Nelson was figuring out his first post-UCSB move — he’d been considering careers in journalism or law — when he was invited to a workshop put on by author Jack Canfield of Chicken Soup for the Soul fame. “Boom,” Nelson said, snapping his fingers. “The inspiration hit, and I thought, ‘What’s something I have expertise in?’ Being a good student.”

With his characteristic efficiency, Nelson set out to create an interactive journal for the new college student, hoping to pass along the lessons he learned and lived in an engaging and easy-to-use way. “I wanted to make college not such a threatening thing,” he said, noting that less than 35 percent of college students graduate in four years, and more than 40 percent never graduate at all.

Take Off! Your Pocket Coach to Student Success was published last August and reached number two on Amazon’s list of best-selling back-to-school books. Nelson partnered with his mom, Åsa Odbäck, on the book and credits her business acumen and life experience for its success. “We’re a great team,” he said.

Unfortunately, Nelson noted, colleges do little to prepare freshmen for their new lives of independence and higher learning, and how to manage both. He remembered his UCSB orientation focusing more on binge-drinking than study habits or health care. Take Off! helps students think both practically and introspectively, asking questions such as: What do you appreciate about yourself? What is your plan to take care of your body during college? and How do you manage times of stress? Blank pages are for responses, and motivational quotes and stories highlight different themes of self-help. The whole idea, said Nelson, is to build confidence and good habits in order to save time that would otherwise be wasted by doubt or distraction.

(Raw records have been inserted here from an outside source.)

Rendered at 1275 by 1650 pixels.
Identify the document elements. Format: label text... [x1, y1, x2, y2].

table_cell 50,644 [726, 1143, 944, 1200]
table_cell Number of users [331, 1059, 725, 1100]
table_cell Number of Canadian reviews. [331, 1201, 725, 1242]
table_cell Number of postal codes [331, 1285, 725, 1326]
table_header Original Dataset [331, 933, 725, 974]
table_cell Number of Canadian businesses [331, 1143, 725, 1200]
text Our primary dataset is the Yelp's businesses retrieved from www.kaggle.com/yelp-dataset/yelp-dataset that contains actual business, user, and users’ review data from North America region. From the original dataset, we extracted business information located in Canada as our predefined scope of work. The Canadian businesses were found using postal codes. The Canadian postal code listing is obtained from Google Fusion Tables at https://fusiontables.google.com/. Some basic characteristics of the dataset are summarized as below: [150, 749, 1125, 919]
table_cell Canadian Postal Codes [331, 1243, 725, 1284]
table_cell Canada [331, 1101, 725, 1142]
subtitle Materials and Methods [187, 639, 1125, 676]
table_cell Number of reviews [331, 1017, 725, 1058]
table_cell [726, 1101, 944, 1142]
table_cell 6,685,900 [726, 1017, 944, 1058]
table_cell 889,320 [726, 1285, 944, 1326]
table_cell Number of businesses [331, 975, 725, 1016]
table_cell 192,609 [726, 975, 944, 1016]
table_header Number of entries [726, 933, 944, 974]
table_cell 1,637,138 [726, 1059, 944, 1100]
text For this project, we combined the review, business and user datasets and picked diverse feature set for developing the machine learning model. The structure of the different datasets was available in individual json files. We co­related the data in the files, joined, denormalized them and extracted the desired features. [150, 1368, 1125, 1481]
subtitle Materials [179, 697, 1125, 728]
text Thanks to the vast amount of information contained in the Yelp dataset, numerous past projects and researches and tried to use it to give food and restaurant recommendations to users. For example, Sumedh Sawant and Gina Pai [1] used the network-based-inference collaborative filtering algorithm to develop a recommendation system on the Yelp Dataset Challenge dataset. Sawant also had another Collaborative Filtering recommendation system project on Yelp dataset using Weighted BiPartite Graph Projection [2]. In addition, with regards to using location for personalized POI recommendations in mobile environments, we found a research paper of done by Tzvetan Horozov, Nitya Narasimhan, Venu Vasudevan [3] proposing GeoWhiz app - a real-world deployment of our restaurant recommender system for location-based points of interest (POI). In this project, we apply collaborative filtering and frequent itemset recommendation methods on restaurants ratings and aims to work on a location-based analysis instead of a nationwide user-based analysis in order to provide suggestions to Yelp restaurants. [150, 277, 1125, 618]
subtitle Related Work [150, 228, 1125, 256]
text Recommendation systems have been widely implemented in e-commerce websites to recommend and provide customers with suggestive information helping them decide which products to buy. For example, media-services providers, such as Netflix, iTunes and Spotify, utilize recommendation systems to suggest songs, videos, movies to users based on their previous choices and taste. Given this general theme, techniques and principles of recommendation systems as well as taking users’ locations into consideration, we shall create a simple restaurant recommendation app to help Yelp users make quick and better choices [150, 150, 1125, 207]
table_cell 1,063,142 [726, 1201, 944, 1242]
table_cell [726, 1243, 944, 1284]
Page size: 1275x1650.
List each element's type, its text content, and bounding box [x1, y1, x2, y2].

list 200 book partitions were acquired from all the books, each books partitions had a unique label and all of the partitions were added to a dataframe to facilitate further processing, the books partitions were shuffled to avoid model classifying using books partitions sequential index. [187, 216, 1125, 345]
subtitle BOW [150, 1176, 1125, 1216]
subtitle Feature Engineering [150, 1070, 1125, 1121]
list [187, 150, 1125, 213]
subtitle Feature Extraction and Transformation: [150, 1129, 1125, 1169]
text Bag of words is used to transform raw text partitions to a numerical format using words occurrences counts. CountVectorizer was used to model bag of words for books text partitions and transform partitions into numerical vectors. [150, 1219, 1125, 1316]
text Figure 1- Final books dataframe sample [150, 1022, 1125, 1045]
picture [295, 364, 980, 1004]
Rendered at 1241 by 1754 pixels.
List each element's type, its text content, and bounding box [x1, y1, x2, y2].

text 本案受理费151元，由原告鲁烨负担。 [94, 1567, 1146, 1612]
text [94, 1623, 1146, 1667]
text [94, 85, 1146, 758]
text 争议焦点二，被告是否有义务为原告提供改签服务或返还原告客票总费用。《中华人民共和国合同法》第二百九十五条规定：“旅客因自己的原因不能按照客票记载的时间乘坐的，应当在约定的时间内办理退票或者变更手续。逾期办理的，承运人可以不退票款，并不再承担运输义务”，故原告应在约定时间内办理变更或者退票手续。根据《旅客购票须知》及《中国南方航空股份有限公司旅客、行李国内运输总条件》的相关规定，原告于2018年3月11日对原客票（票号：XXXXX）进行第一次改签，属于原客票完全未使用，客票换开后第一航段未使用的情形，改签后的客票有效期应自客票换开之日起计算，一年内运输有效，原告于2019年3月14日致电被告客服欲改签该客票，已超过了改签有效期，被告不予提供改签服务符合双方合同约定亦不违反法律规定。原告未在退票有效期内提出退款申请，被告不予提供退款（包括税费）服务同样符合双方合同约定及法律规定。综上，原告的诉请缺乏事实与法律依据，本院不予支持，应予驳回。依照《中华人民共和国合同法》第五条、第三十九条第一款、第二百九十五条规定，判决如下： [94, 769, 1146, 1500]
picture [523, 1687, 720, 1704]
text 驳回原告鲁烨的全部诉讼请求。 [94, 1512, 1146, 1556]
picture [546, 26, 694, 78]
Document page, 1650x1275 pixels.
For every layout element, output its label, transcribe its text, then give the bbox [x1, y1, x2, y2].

Nelson admitted it’s tough for a young graduate like himself to not come across as sanctimonious. He’s careful about his approach, and that tact comes through in person. He’s authentically humble. He’s just happened to figure out time in a way most, especially college freshmen, haven’t. “There’s a lot of time in the day,” he said. “You just have to be aware of the best way to use it.” Nelson plans to have a few more books published by the end of the year.